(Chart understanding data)
◆ ◆ ◆ ◆ ◆ ◆ ◆

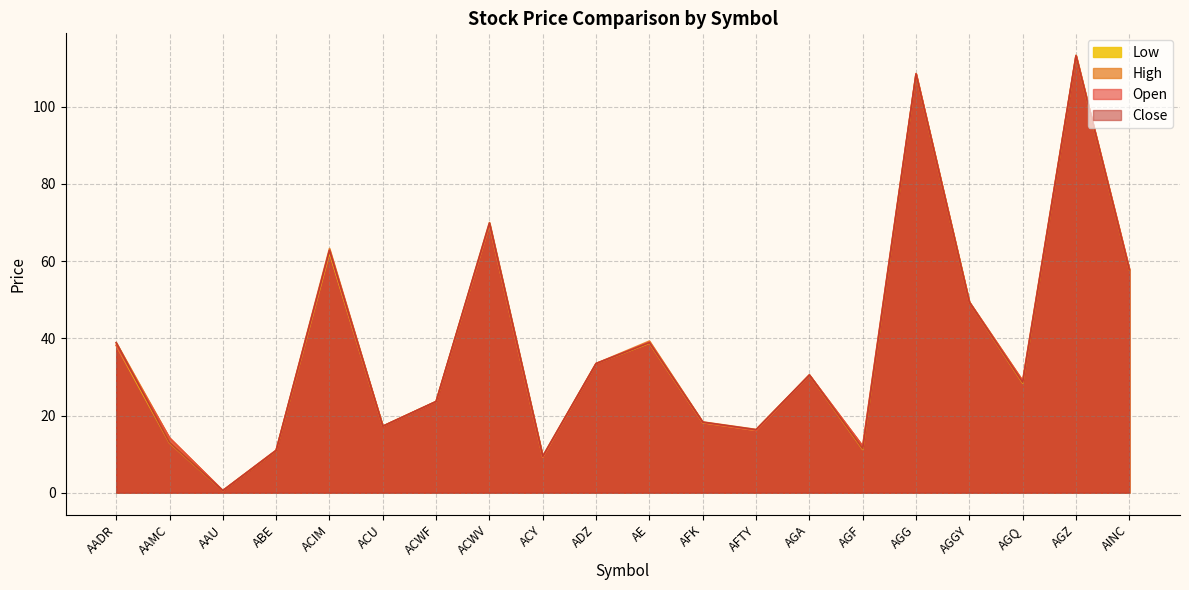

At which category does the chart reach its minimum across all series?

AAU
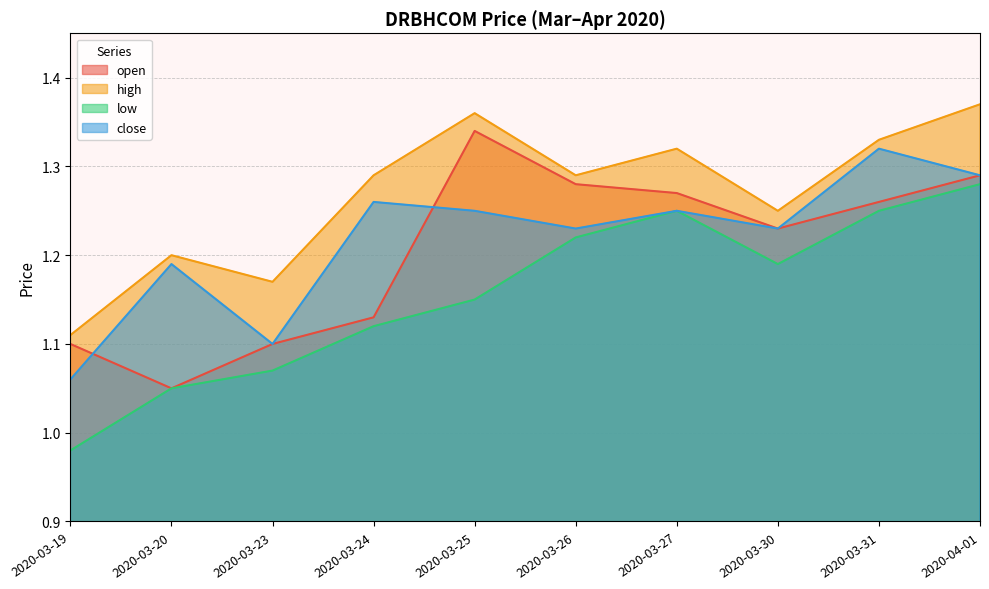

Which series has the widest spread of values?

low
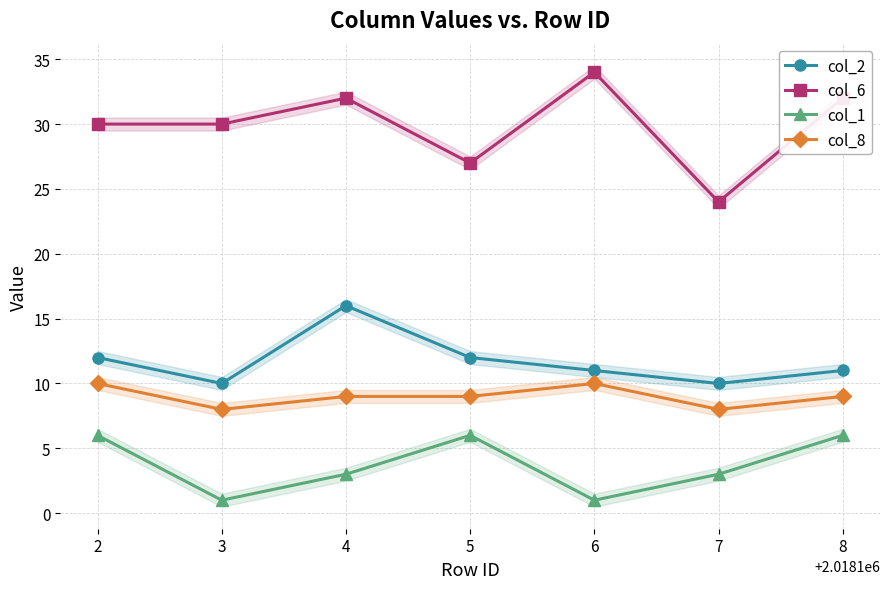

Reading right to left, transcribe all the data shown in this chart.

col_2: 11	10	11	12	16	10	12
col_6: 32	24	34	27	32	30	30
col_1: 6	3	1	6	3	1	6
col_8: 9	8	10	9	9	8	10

◆ ◆ ◆ ◆ ◆ ◆ ◆

Action item >> Please recast all of the records above as a numbered list with one line per item. Drop the blank lines and leave the pictures out.

Output of the exercise >>
1. At which category does the chart reach its minimum across all series?
2. AAU
3. Which series has the widest spread of values?
4. low
5. Reading right to left, transcribe all the data shown in this chart.
6. col_2: 11	10	11	12	16	10	12
7. col_6: 32	24	34	27	32	30	30
8. col_1: 6	3	1	6	3	1	6
9. col_8: 9	8	10	9	9	8	10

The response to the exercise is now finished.